Встал, сдвинул занавесь – медленно-медленно свернув с Малого проспекта, поплыл по узкой улице к Большому проспекту рогатый синий троллейбус; чёрные мокрые ветви деревьев блестели на солнце, вдоль тротуара, в тени – голые озябшие кустики.
* * *Импрессионистская вибрация мазков, фактурно-пастозных, сгущавших цвет и гладких, нежных, сквозь которые проступает гризайлевая основа-грунтовка, и скользит по мазкам и заливкам рассеянный свет, будто много разных по интенсивности скрытых источников света где-то включено, будто не естественный свет это, а специально, с режиссёрской изощрённостью разыгранная искусственная подсветка; и будто бы подсветка, меняя интенсивность, слегка колеблется; театр изображений, замешанный на первоклассной живописи? Но ведь пока перед глазами нашими выведенные на экран ортогональные кусочки… театра! Нарезка из кадров цельного представления. Почему не удосужились отснять это цветоносное, обволакивающее пространства чудо непрерывным единым планом, без склеек, так, как Сокуров снял свой «Русский ковчег»? С чем же это обволакивающее чудо сравнить? С многокрасочной световой проекцией сменяемых визуальных образов, зрительно превращающей архитектуру в некий объёмно-пространственный экран, на котором бесчинствует изображение…
Тронул колёсико на спине мышки, кадр пополз вверх… Была, была вспышка! Ощущение от неё – непередаваемо, но – была, была; и был взрыв.
Большой взрыв как абсолютное начало?
К примеру, «Чёрный квадрат» тоже ведь обернулся Большим врывом, зримо открывшим эру модернизма…
А разве «Вилла Барбаро», превращённая им в артефакт-символ, не символизирует абсолютное начало?
Но – чего начало, чего?
Абсолютное начало… самоизживания протосмыслов архитектуры и живописи, самоизживания искусства?
Или…
Он словно занимался самогипнозом.
И всё хотел как-то по-новому, иначе увидеть… Хотел Большой взрыв и порождённые им смыслы приблизить?
Хотел – и боялся?
Сквозь лупу посмотрел на экран: божественные мазки поплыли… Увеличение как ещё и дополнительная неопределённость? И – что ещё? Под гедонистской цветистостью обнажилась эсхатологическая напряжённость; закамуфлированное живописью безутешное ожидание конца?
Сколько раз он рассматривал отдельные картинки-вырезки со своими бытовыми, растительными или мифологическими сюжетиками: вот вам, полюбуйтесь и поразитесь, роспись на стене или пилоне, вот роспись на своде, – пронумерованные фрагменты фресок, как каталожный набор станковых полотен.

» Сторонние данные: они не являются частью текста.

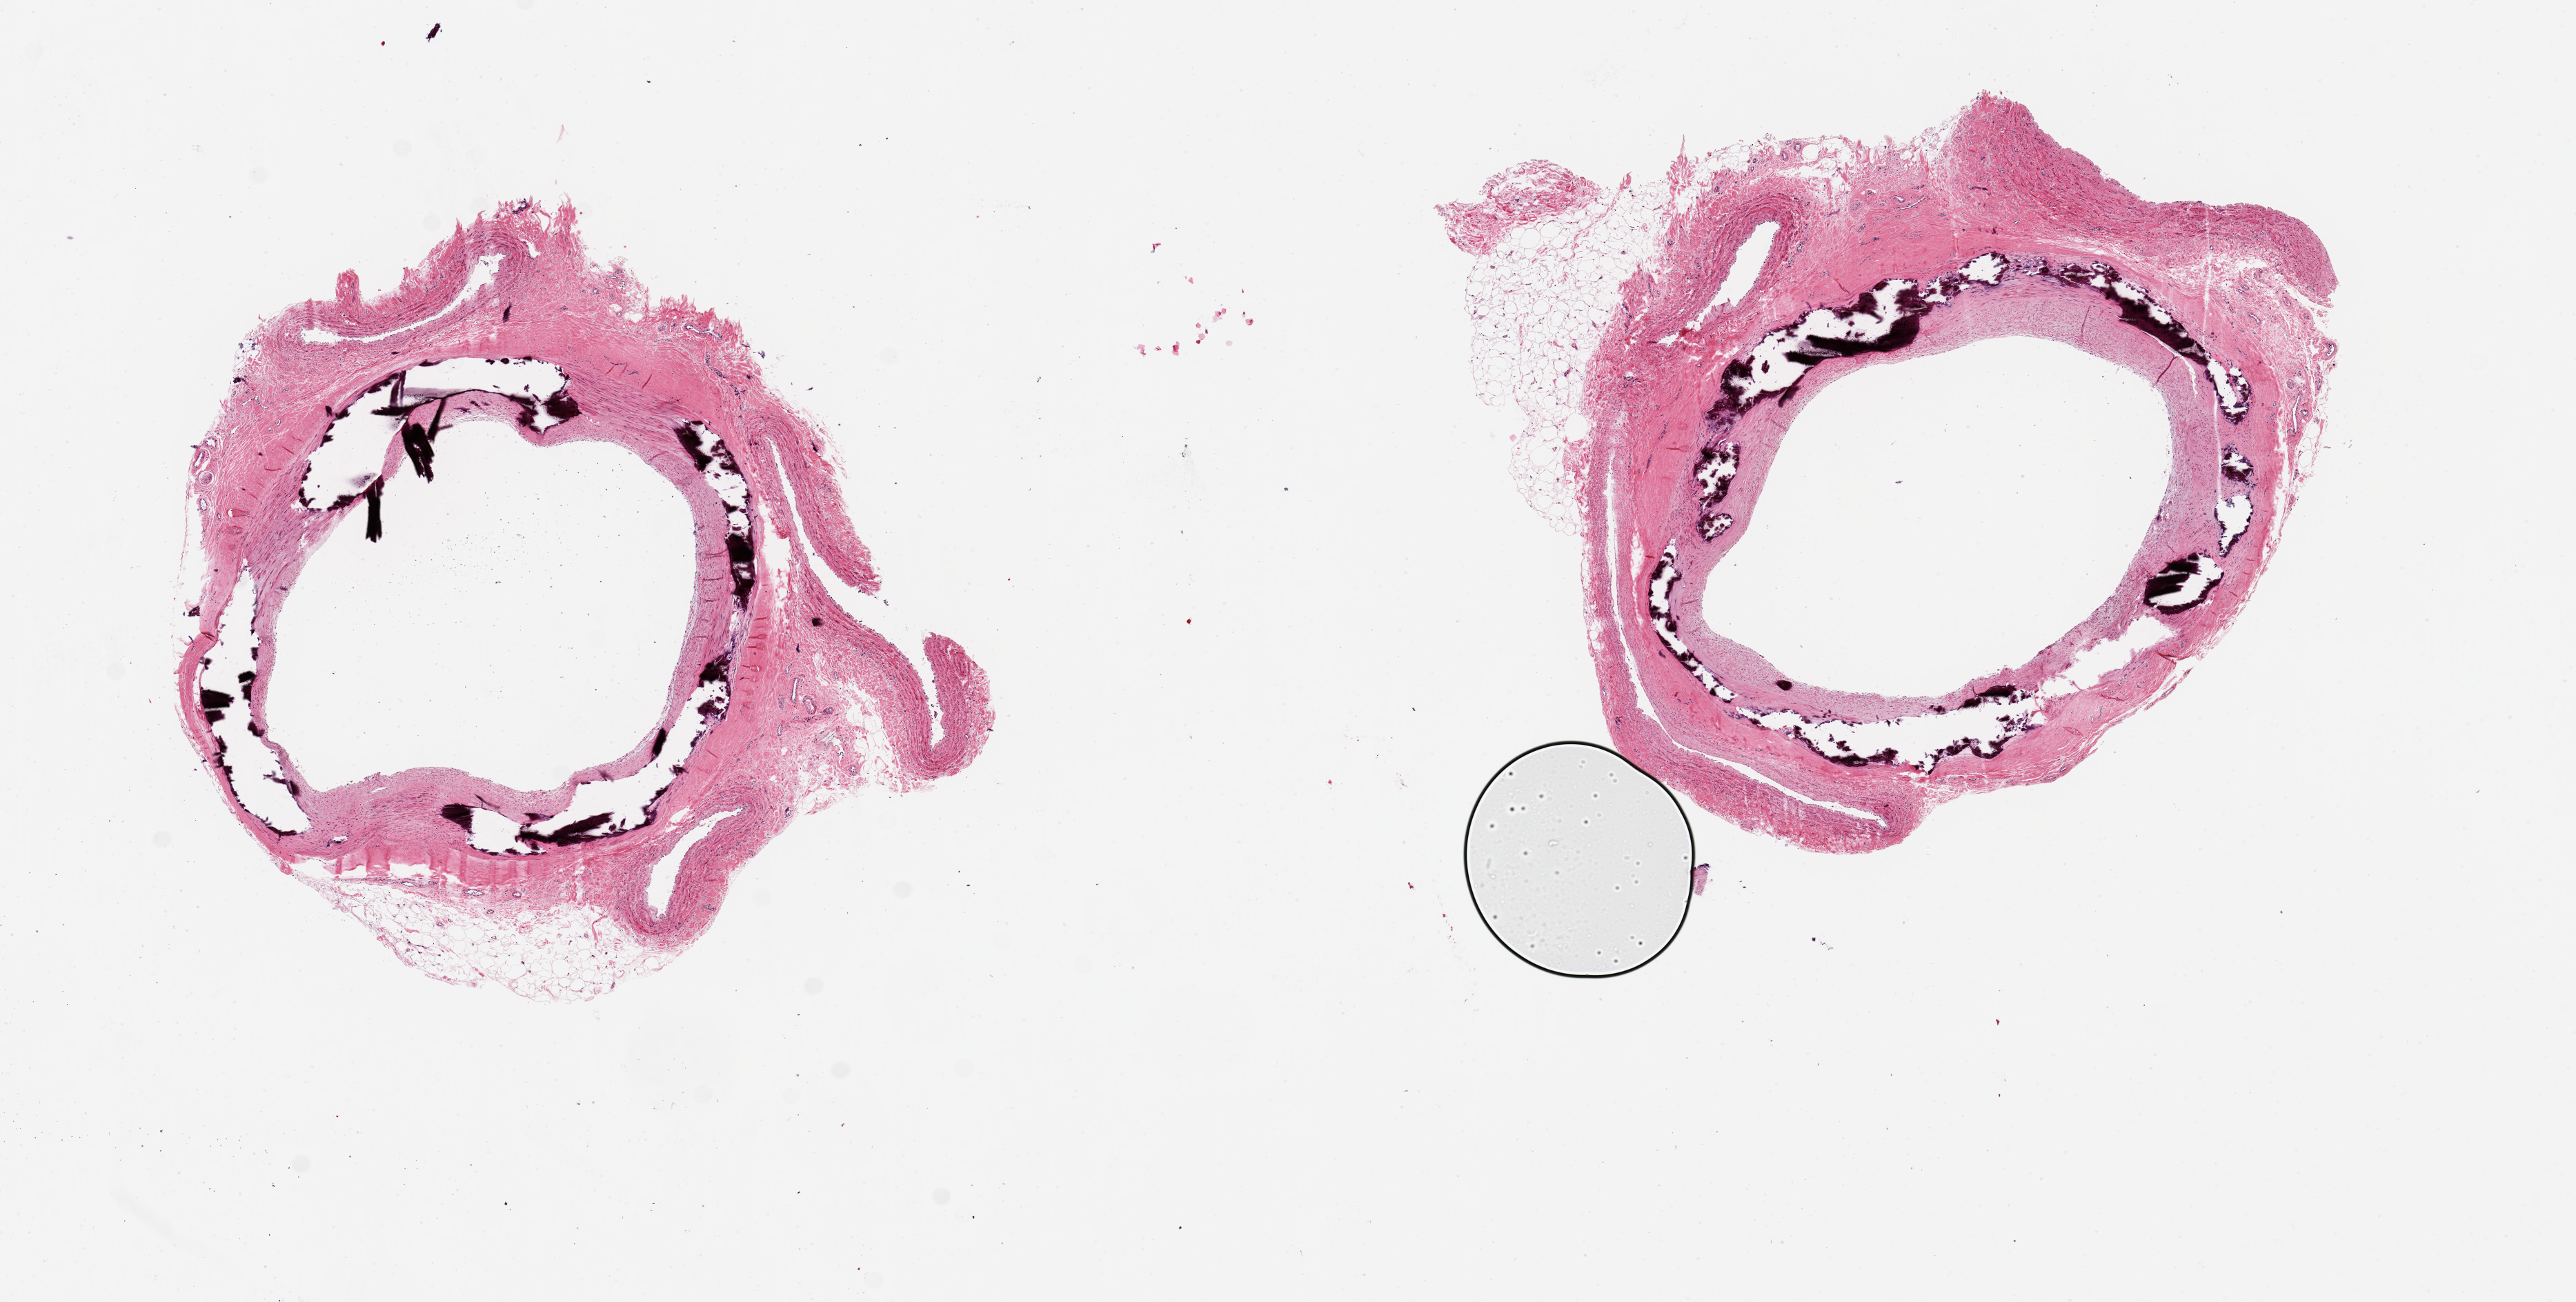
Digitized hematoxylin and eosin (H&E)-stained section — whole scanned area (about 14.8 x 7.5 mm, slide scanned at 20x) shown as a low-resolution overview. PAXgene-fixed, paraffin-embedded tissue. Target tissue: tibial artery. Tissue donor sample. Donor: male.
• reviewer comment on this tissue sample: 2 pieces, ~4mm d. Extensive Monckeberg???s medial sclerosis in both aliquots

Но вот пройдёт он, реально пройдёт по Крестовому залу… И уже не спотыкающееся о пробелы воображение, а реальное движение в пространстве склеит отдельные картинки и впечатления; ему, загипнотизированному, пора бы всё же попасть на натуру, раскрыть широко глаза и увидеть палладиански-веронезевскую архитектуру-живопись в целостной динамичной сшибке многоцветных проекций – в движении, при смене позиций внутри того ли, этого помещения, при переходах из зала в зал; в живом споре точек зрения, в пространственных склейках и наслоениях ракурсов, зрительно сминающих и смешивающих живописные сюжеты, только и мог бы родиться метасюжет. Германтов и сам готовился сделать естественно-острые, как и торопливо-непреднамеренный взгляд его, фотоснимки, хотел снять-оцифровать то, что только он и смог бы подметить, выделить. О, неожиданные острые взгляды-ракурсы, в клиновидном поле которых, прихотливо перегруппировываясь, менялись и сами пластические фрагменты, и их покрывающие изображения, как он надеялся, даже верил, самой изменчивостью своей должны были простимулировать и заострить мысль.